### Enunciado
Por favor, troque "azim" por "azimute" no trecho que começa na linha que contém "pose: elev=277.0 azim=92.5" e termina na linha que contém "Dot at: (370, 285)", ambas incluídas, sem alterar mais nada. Reescreva só esse trecho e deixe as imagens de fora.

### Itens de uma fonte de dados

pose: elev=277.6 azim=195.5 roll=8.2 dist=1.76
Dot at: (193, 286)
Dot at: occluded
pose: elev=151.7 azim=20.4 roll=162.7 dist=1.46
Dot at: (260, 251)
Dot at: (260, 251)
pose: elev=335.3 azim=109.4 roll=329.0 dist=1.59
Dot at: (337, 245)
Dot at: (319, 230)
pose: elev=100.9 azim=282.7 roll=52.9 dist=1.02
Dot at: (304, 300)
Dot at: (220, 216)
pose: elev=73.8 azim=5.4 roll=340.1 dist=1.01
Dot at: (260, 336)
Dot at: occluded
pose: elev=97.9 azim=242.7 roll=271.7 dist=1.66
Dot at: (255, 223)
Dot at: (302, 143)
---
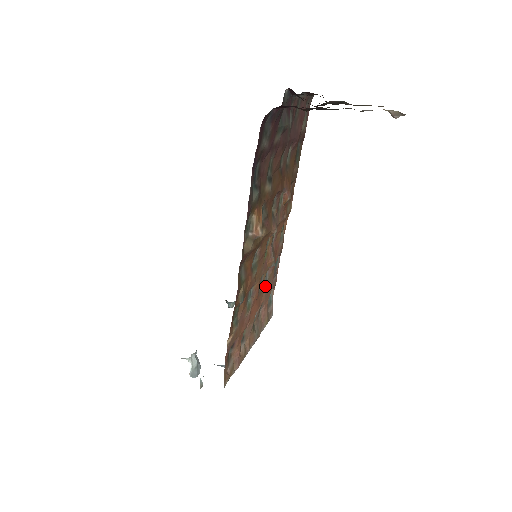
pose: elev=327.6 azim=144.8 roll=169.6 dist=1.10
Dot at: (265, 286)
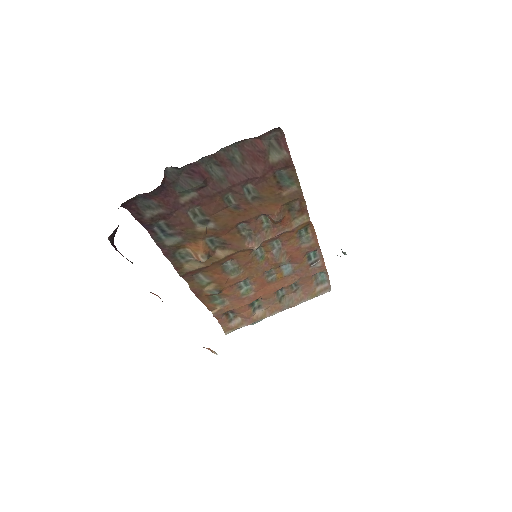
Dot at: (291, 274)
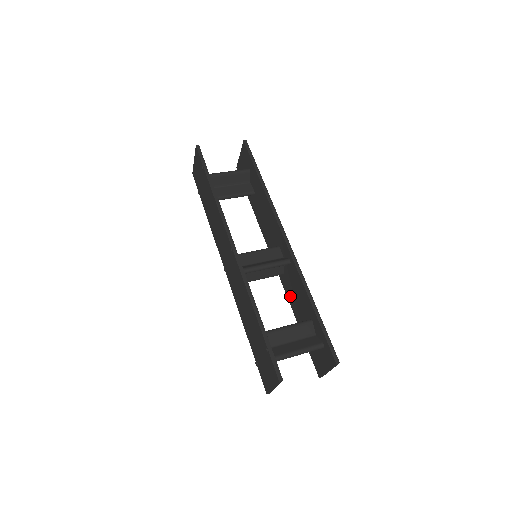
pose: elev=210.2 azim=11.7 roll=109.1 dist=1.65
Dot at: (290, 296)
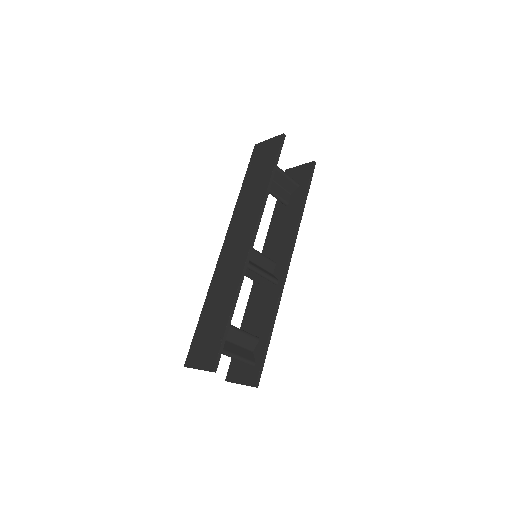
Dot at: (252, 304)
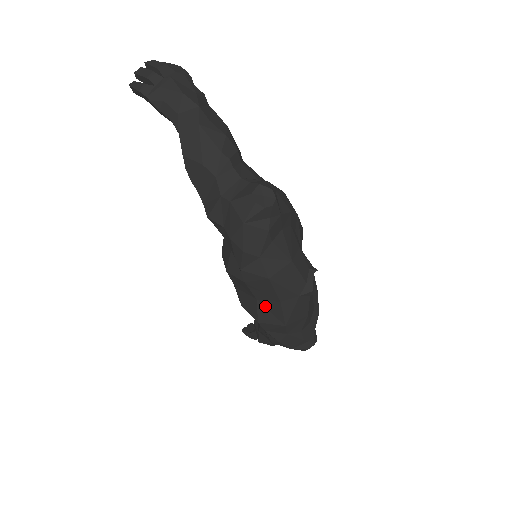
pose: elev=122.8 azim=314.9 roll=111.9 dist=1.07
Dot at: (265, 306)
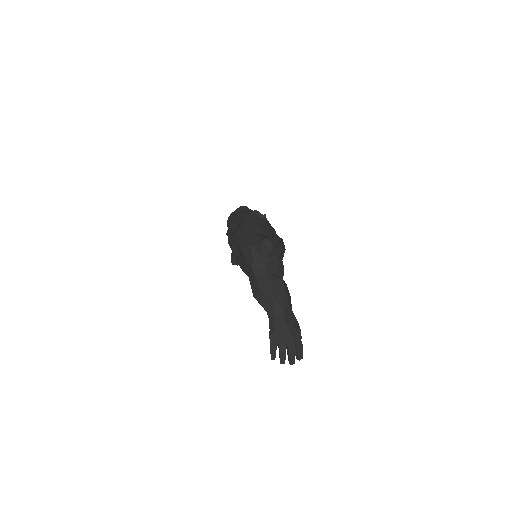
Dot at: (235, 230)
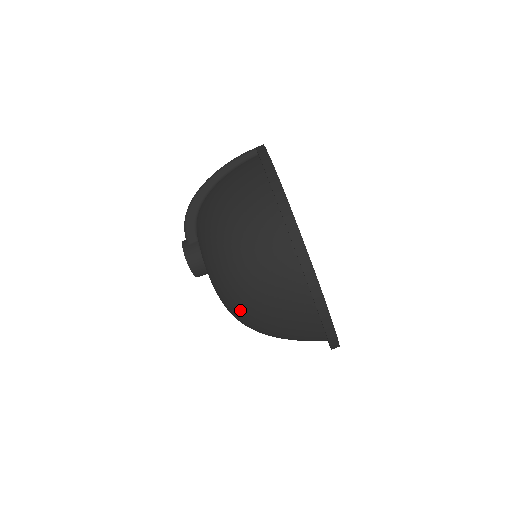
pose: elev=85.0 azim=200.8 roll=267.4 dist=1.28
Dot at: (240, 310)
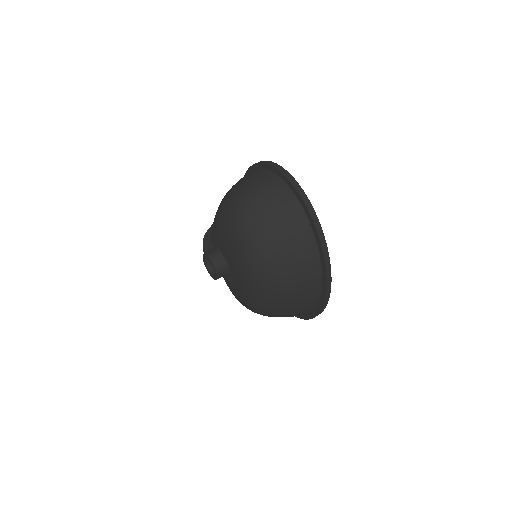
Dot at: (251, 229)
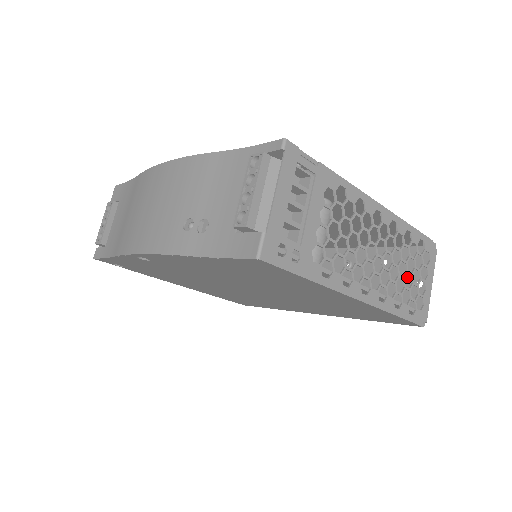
* * *
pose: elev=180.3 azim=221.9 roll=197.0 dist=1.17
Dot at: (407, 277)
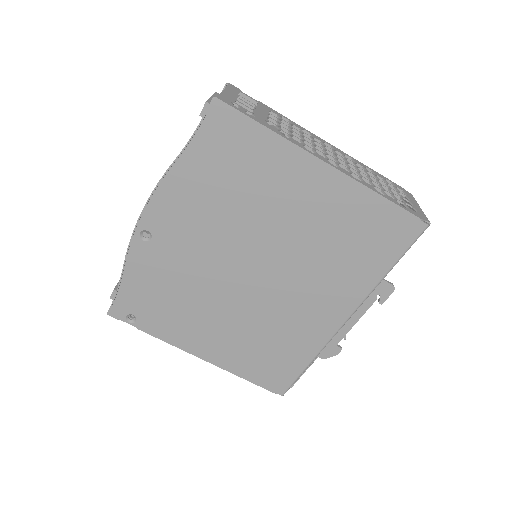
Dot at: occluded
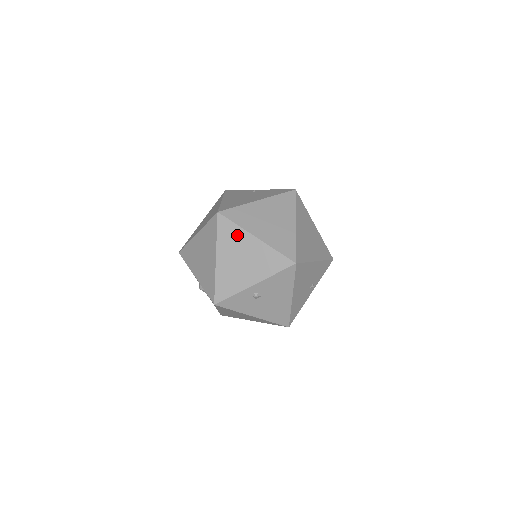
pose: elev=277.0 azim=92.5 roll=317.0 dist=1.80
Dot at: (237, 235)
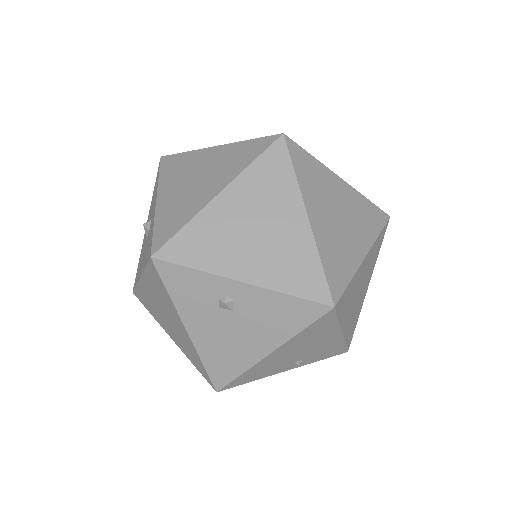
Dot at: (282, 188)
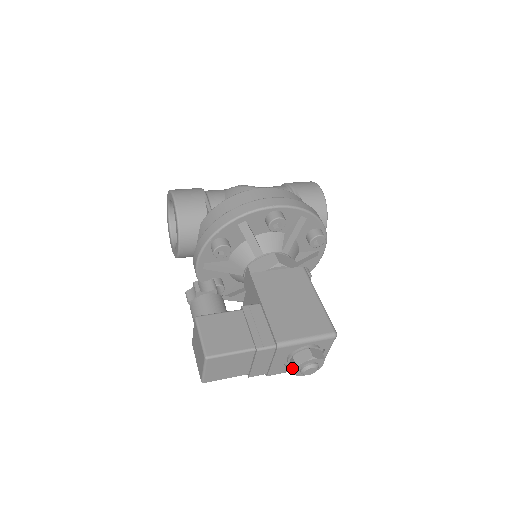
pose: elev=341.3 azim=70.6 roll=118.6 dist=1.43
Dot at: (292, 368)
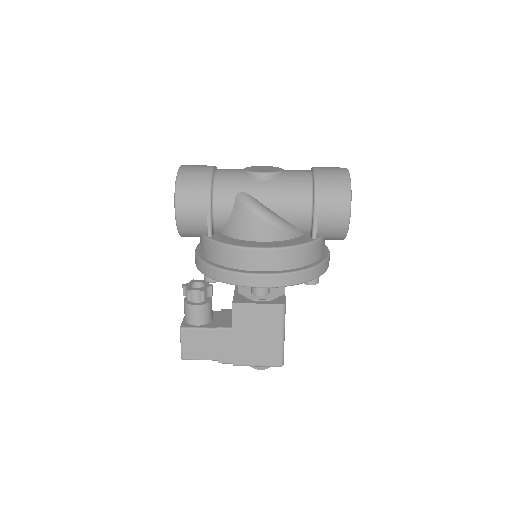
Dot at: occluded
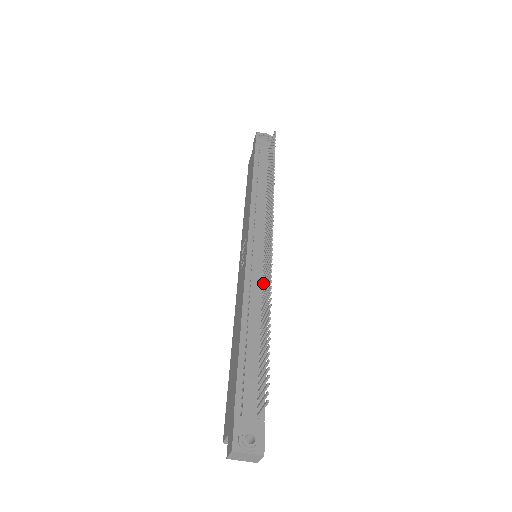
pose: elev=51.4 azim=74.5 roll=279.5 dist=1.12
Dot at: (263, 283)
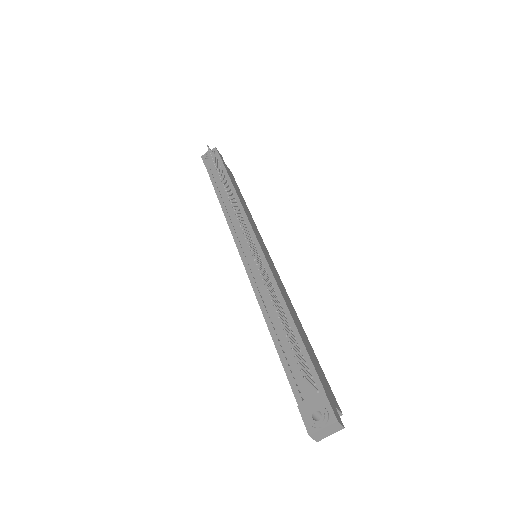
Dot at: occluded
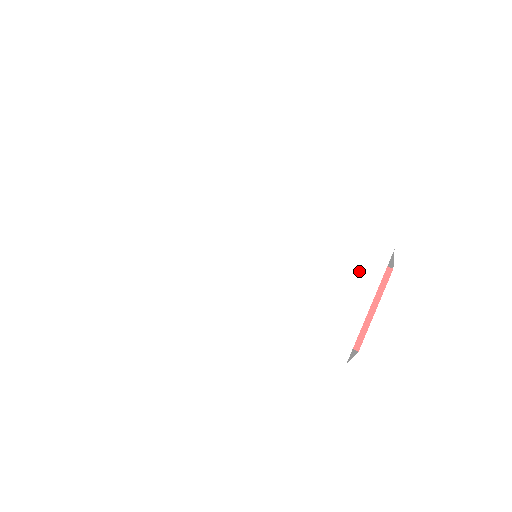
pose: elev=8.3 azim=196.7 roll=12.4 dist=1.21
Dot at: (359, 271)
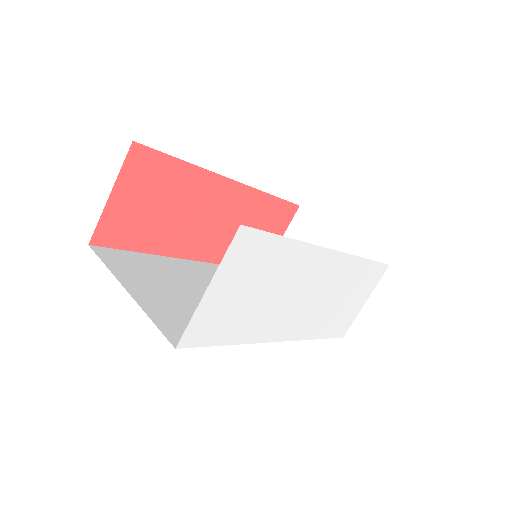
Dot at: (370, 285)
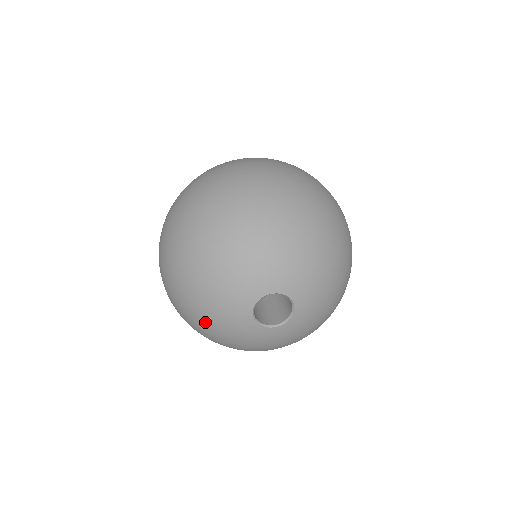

### Resolução do exercício
pose: elev=277.0 azimute=92.5 roll=317.0 dist=1.80
Dot at: (237, 235)
Dot at: (282, 188)
pose: elev=341.3 azimute=70.6 roll=118.6 dist=1.43
Dot at: (292, 368)
Dot at: occluded
pose: elev=51.4 azimute=74.5 roll=279.5 dist=1.12
Dot at: (263, 283)
Dot at: occluded
pose: elev=8.3 azimute=196.7 roll=12.4 dist=1.21
Dot at: (359, 271)
Dot at: (370, 285)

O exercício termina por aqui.